We’re looking for a
hands-on leader to take ownership of our data and analytics landscape.
This isn’t a pure management role – we need someone who can roll up their sleeves, dive into AWS environments, and still have the strategic view to guide a growing data team.
The ideal candidate combines strong technical expertise in data engineering and analytics with
a solid understanding and genuine passion for Artificial Intelligence (AI) — including how AI can enhance data-driven decision-making and operational efficiency in the financial domain.
In this position you’ll:
- Shape the company’s overall data strategy and decide how we store, move, and use data across the business.
- Lead a small but growing group of engineers, analysts, and BI specialists, making sure they have the right tools and direction.

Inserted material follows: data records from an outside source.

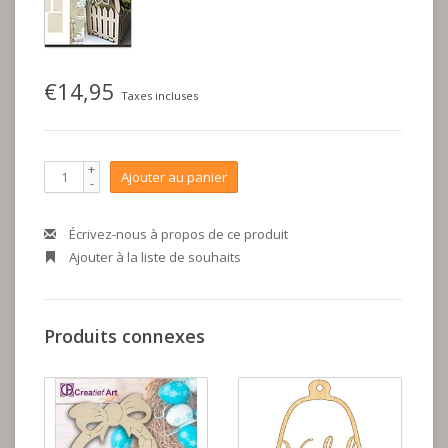
€14,95
Taxes incluses
+
Ajouter au panier
-
Écrivez-nous à propos de ce produit
Ajouter à la liste de souhaits
Produits connexes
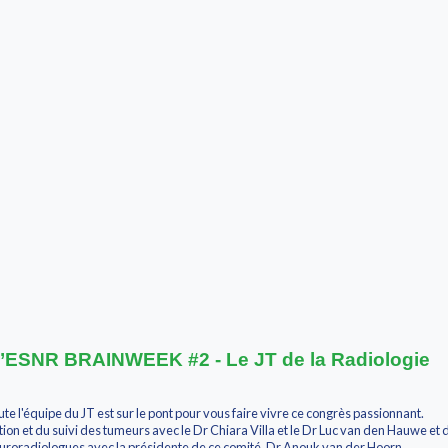
 l’ESNR BRAINWEEK #2 - Le JT de la Radiologie
ute l'équipe du JT est sur le pont pour vous faire vivre ce congrès passionnant.
ation et du suivi des tumeurs avec le Dr Chiara Villa et le Dr Luc van den Hauwe 
uroradiologues avec la présidente de ce comité, Dr Anouk van der Hoorn.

- Stay close to the technology – designing and reviewing data pipelines, checking performance, and being the go-to person for AWS data solutions like Redshift, Glue, Athena, S3, and others.
- Work with business leaders (finance, risk, compliance) to turn their questions into clear, data-driven answers.
- Identify opportunities to integrate AI/ML into data workflows and business processes.
- Establish best practices for data governance, quality, and security in a financial services org.
- Drive automation and efficiency through modern data and AI tools
This is a role for someone who enjoys building as much as leading. If you get a kick out of solving tricky performance problems one day, then presenting a roadmap to executives the next, you’ll fit right in.
Requirements:
We’re after someone with solid experience:
- A deep background in databases, BI, and analytics (7+ years).
- Several years leading or directing data teams, ideally in finance or a regulated industry.
- Hands-on skills in SQL, Python, ETL, and cloud data platforms – not just theory.
- Strong AWS knowledge – you should feel at home in that ecosystem.
- Strong understanding and enthusiasm for AI and ML concepts, with the ability to identify and implement practical applications within data and analytics environments.
- Experience in applying AI technologies — such as LLM, predictive modeling, or AI-driven automation — in financial or data-intensive settings.